In the 1880s, the well-connected young Englishman William B. Close and his three brothers, having bought thousands of acres of northwest Iowa prairie, conceived the idea of enticing sons of Britain’s upper classes to pursue the life of the landed gentry on these fertile acres. “Yesterday a wilderness, today an empire”: their bizarre experiment, which created a colony for people “of the better class” who were not in line to inherit land but whose fathers would set them up in farming, flourished in Le Mars, Iowa (and later in Pipestone, Minnesota), with over five hundred youths having a go at farming. In Gentlemen on the Prairie, Curtis Harnack tells the remarkable story of this quite unusual chapter in the settling of the Midwest.    

 Many of these immigrants had no interest in American citizenship but enjoyed or endured the challenging adventure of remaining part of the empire while stranded on the plains. They didn’t mix socially with other Le Mars area residents but enjoyed such sports as horse racing, fox hunts, polo, and an annual derby followed by a glittering grand ball. Their pubs were named the House of Lords, the House of Commons, and Windsor Castle; the Prairie Club was a replica of a London gentlemen’s club, an opera house attracted traveling shows, and their principal hotel was Albion House.

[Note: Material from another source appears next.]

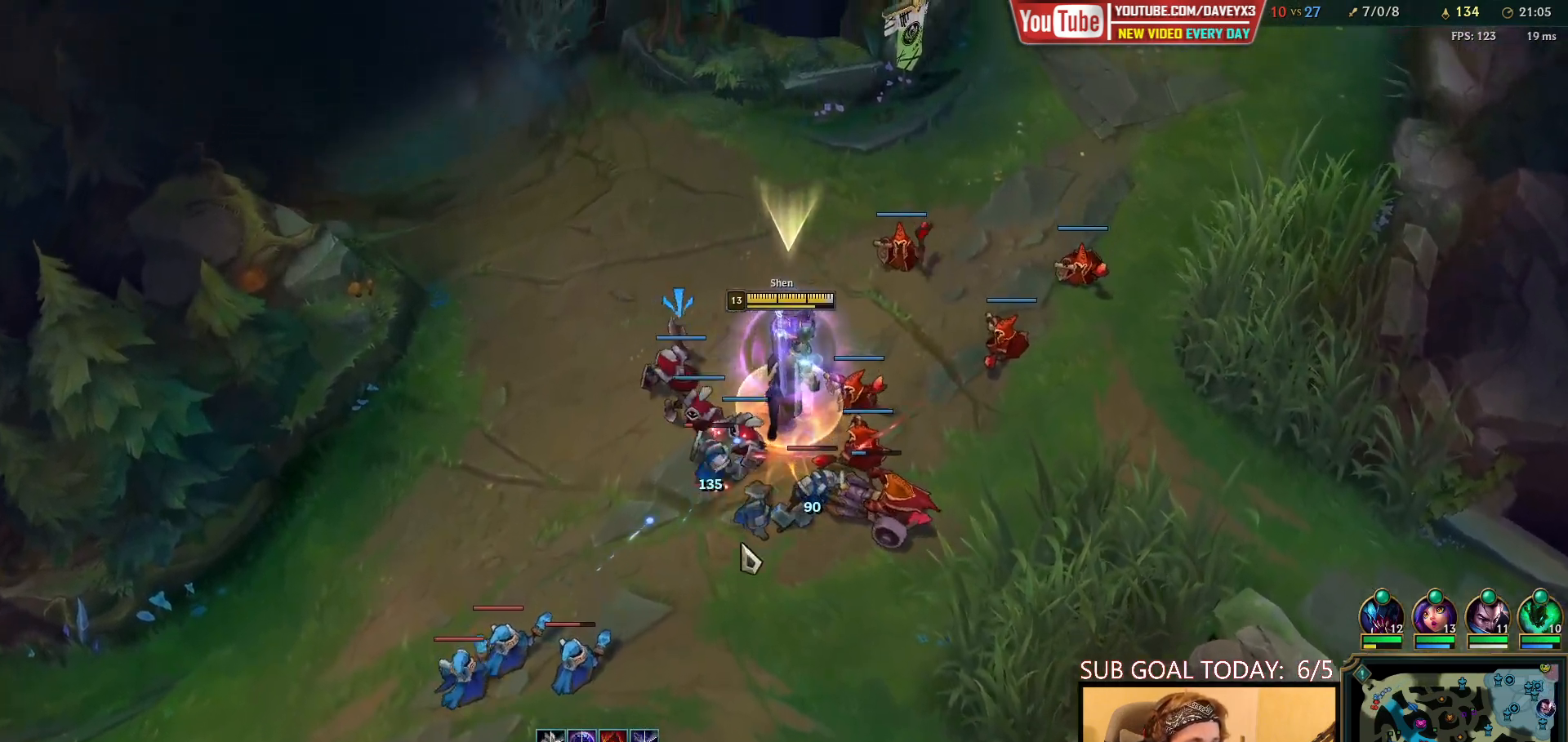
{"keys": ["space"], "mouse": [], "events": [[100, "mouse_left", "down"], [200, "mouse_left", "up"]]}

In St. George’s Episcopal Church, prayers were offered for the well-being of Queen Victoria.

Problems soon surfaced, however, even for these well-heeled aristocrats. The chief problem was farm labor; there was no native population to exploit, and immigrant workers soon bought their own land. Although sisters might visit the colonists and sometimes marry one of them, appropriate female companionship was scarce. The climate was brutal in its extremes, and many colonists soon sold their acres at a profit and moved to countries affiliated with Britain. When the financial depression in the early 1890s lowered land values and made agriculture less profitable, the colony collapsed. Harnack skillfully draws upon the founder’s “Prairie Journal,” company ledgers, and other records to create an engaging, engrossing story of this quixotic pioneering experiment.